If the data entry is not compatible, either because it has the wrong unit, e.g. meters which is not a unit of voltage, or because it is no number at all, a warning is logged and ‘nan’ will be stored in the file.
If you do not specify a unit (i.e. no parentheses), no unit check is performed for this column, unless the data entry is a Quantity for that column. In this case, this column’s unit is set to the base unit (e.g. meter if unit of the data entry is kilometers) of the data entry. From this point on, unit checks are enabled for this column.
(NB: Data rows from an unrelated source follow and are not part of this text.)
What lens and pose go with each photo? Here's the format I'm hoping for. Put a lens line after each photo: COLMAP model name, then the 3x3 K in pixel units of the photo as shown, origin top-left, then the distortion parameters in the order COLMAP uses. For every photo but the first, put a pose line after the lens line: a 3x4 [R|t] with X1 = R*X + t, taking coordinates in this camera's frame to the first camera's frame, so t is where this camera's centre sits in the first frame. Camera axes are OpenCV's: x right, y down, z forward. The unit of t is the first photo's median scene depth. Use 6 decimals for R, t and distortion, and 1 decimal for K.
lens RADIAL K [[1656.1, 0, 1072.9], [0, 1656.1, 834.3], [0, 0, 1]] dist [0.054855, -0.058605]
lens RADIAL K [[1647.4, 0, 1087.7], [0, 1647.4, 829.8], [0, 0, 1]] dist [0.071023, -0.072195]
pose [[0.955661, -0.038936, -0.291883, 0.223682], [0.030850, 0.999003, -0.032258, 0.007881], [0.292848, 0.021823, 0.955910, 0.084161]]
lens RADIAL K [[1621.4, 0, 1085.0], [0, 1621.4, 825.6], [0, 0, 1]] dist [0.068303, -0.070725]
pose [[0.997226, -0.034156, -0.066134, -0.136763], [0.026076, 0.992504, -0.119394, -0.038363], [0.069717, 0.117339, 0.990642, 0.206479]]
Also use columns without unit checks (i.e. without parentheses) for strings or booleans.
At this point, you are familiar with how to construct a Procedure sub-class. The next section shows how to put these procedures to work in a graphical environment, where will have live-plotting of the data and the ability to easily queue up a number of experiments in sequence. All of these features come from using the Procedure object.